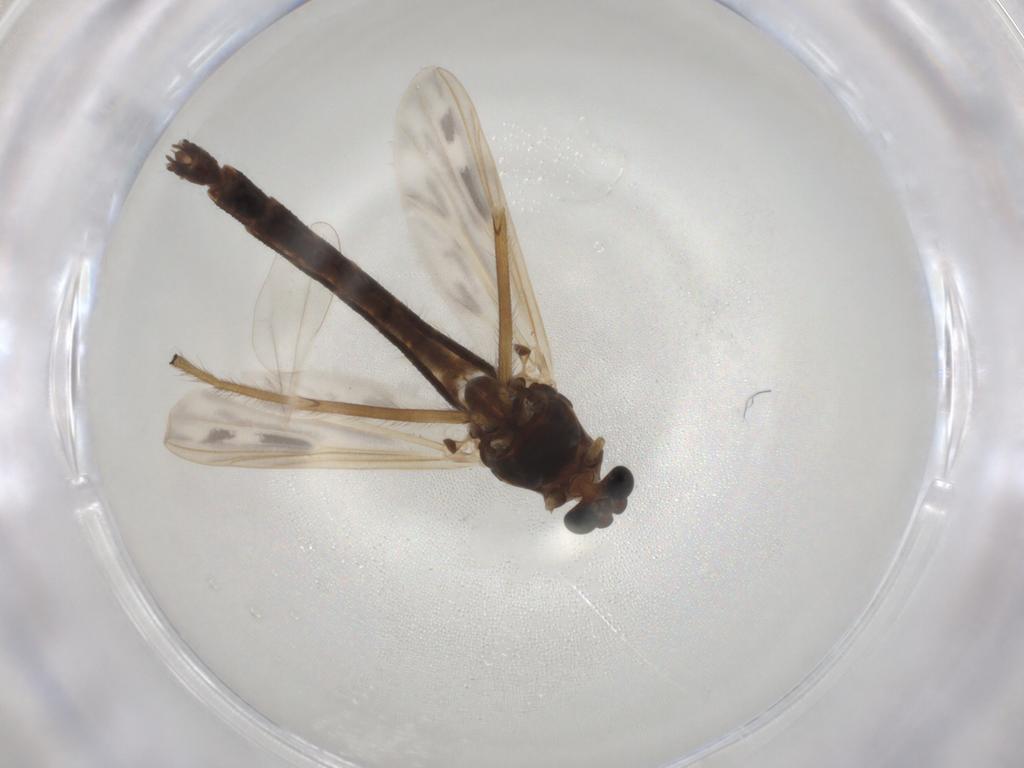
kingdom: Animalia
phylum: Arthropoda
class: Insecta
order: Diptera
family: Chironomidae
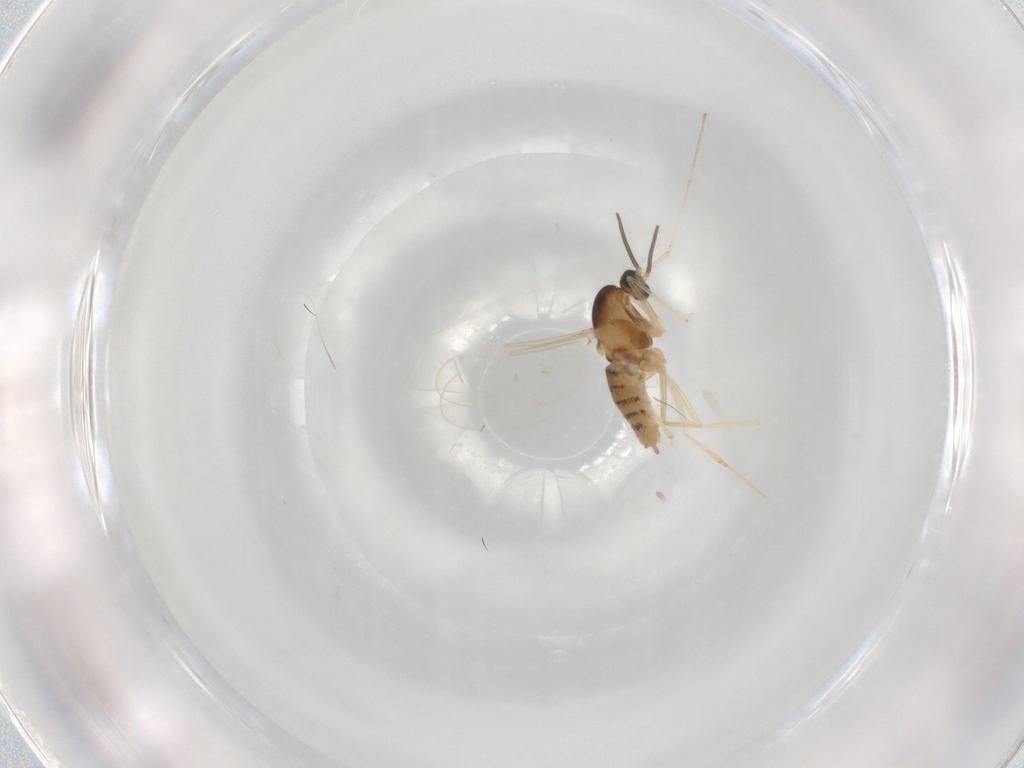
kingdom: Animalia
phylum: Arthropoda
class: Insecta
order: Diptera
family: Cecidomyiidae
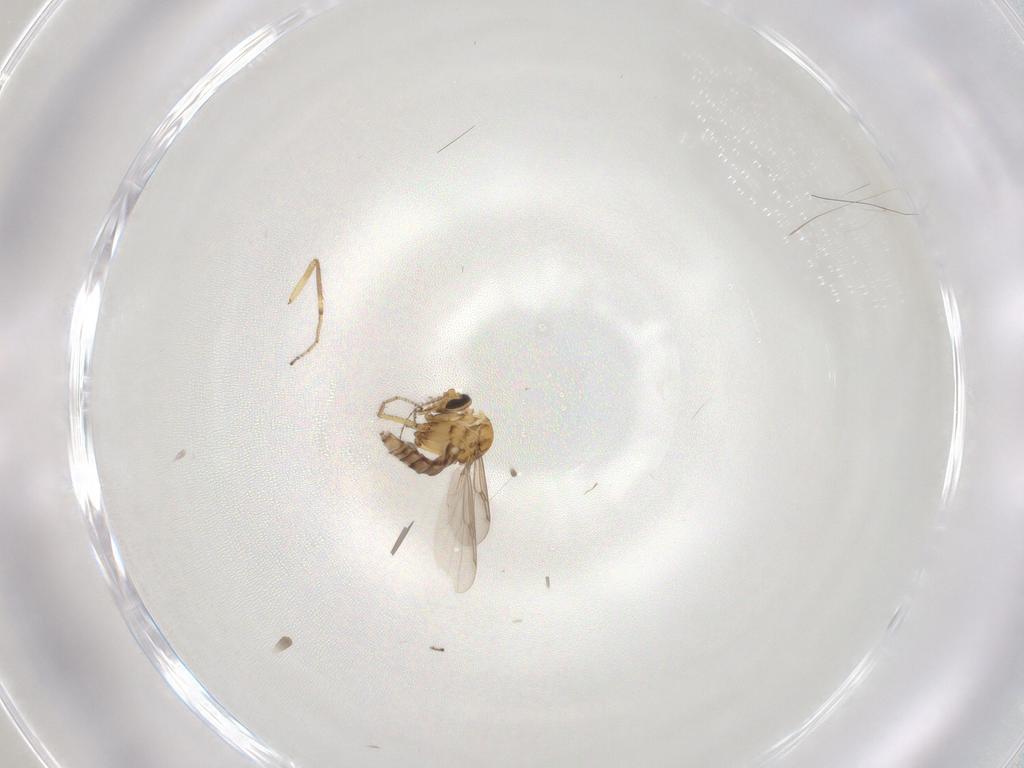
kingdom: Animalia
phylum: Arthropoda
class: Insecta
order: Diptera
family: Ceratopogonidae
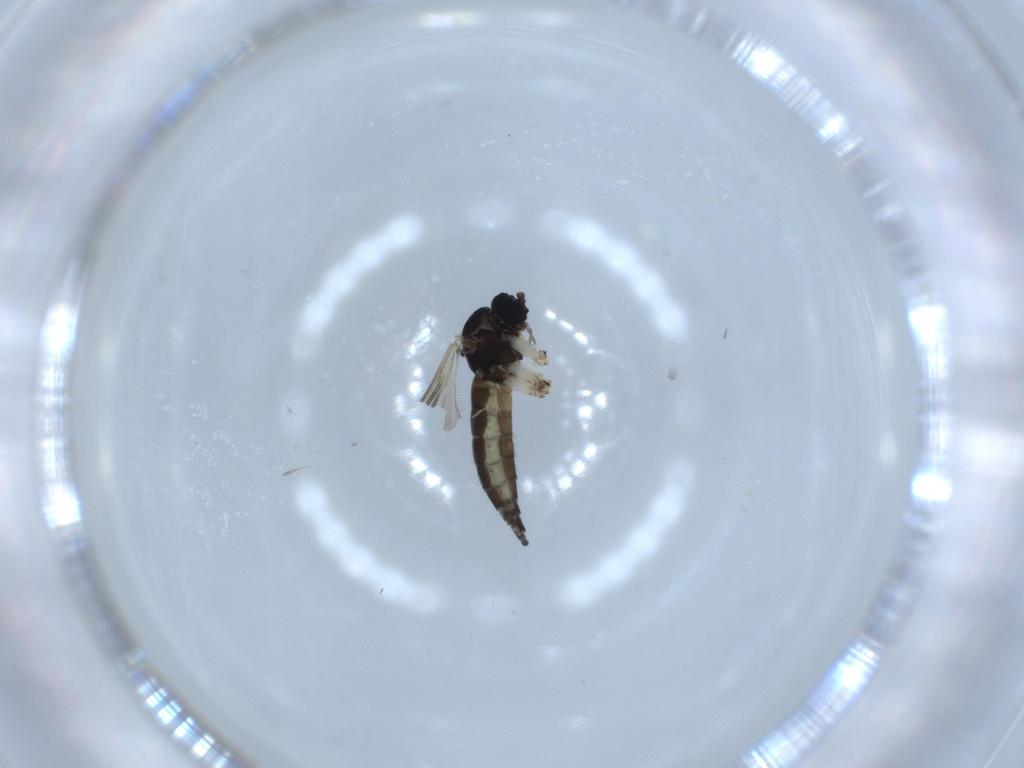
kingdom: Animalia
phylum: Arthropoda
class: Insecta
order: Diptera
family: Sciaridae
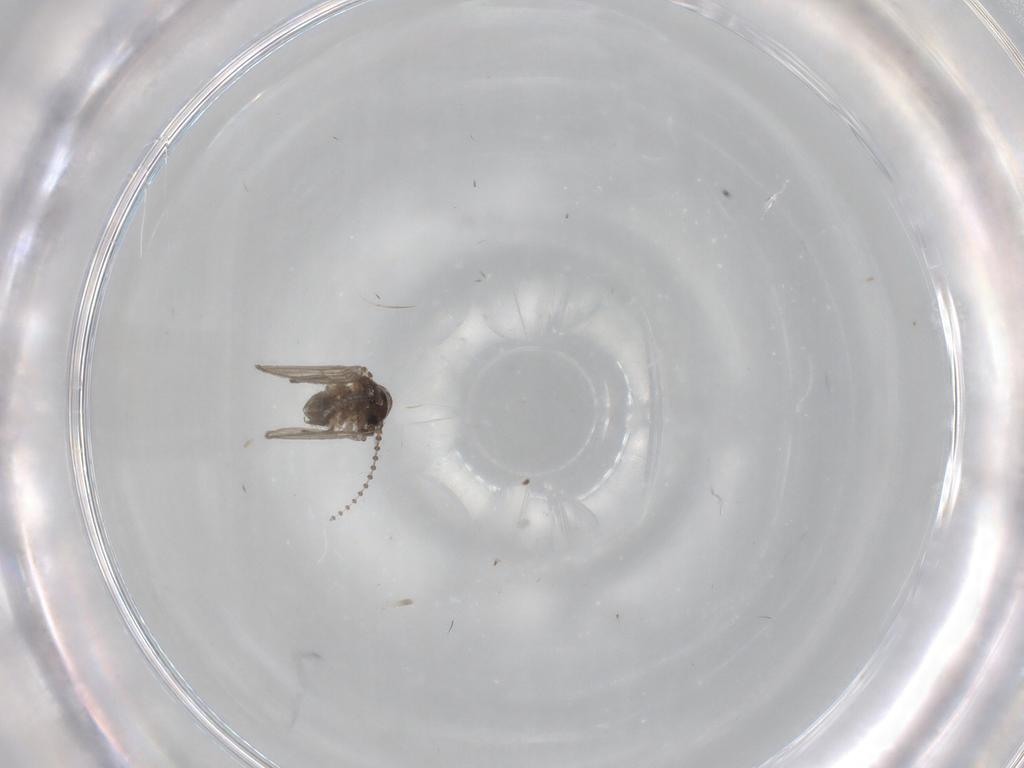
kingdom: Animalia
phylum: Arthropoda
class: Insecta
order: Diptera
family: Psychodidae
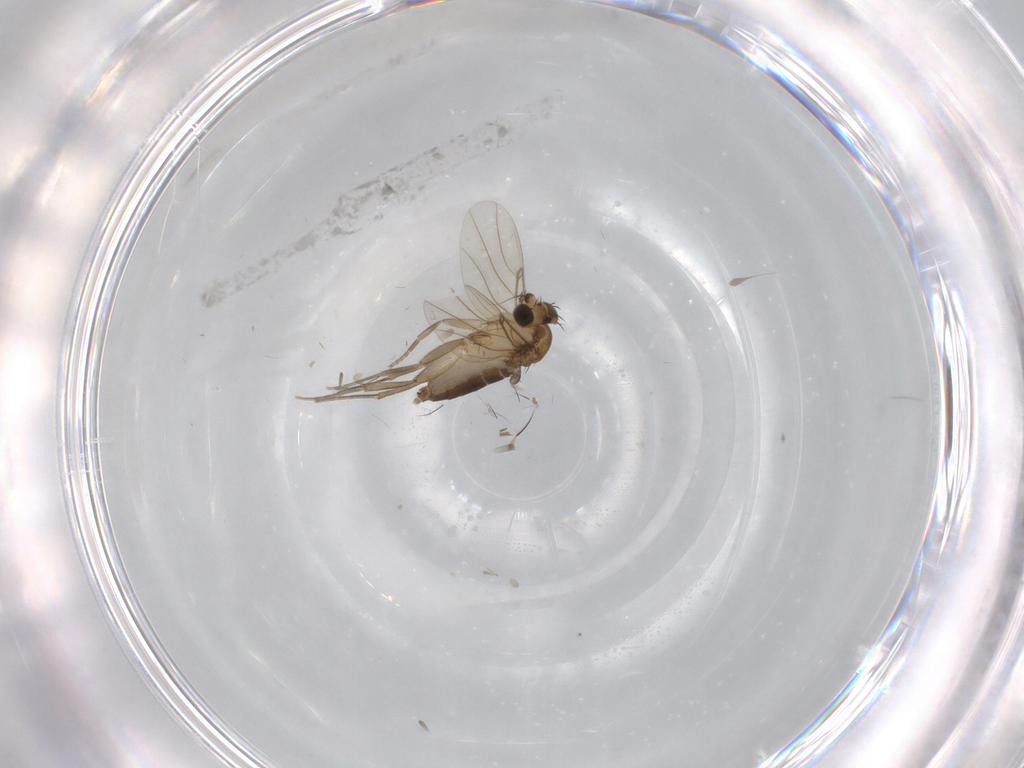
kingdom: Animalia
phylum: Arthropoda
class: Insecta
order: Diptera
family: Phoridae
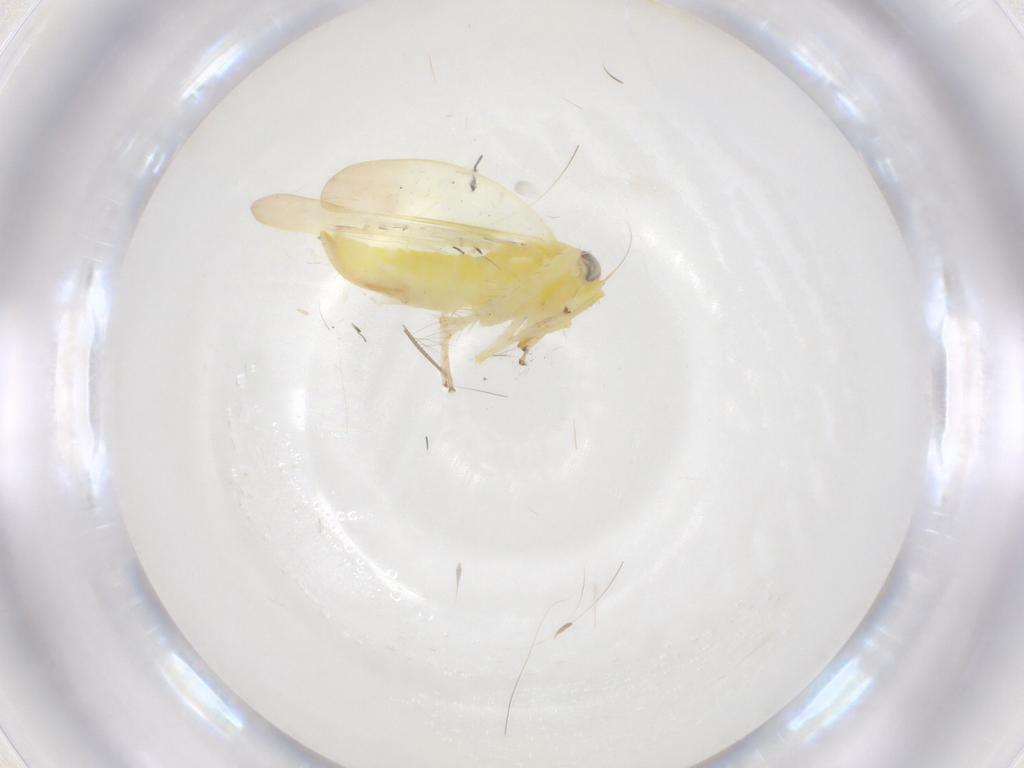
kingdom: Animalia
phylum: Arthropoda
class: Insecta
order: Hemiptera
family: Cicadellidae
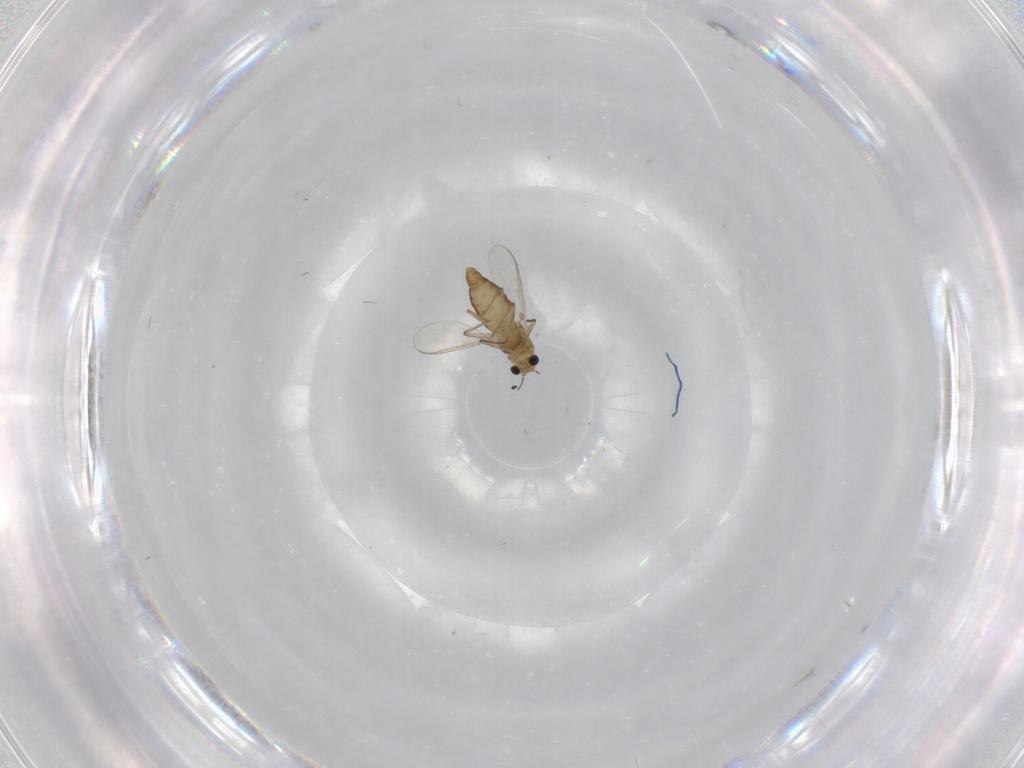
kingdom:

################

# Stated task
Write out the lines above word for word, but leave out the pictures.

# The completed task
kingdom: Animalia
phylum: Arthropoda
class: Insecta
order: Diptera
family: Chironomidae
kingdom: Animalia
phylum: Arthropoda
class: Insecta
order: Diptera
family: Cecidomyiidae
kingdom: Animalia
phylum: Arthropoda
class: Insecta
order: Diptera
family: Ceratopogonidae
kingdom: Animalia
phylum: Arthropoda
class: Insecta
order: Diptera
family: Sciaridae
kingdom: Animalia
phylum: Arthropoda
class: Insecta
order: Diptera
family: Psychodidae
kingdom: Animalia
phylum: Arthropoda
class: Insecta
order: Diptera
family: Phoridae
kingdom: Animalia
phylum: Arthropoda
class: Insecta
order: Hemiptera
family: Cicadellidae
kingdom:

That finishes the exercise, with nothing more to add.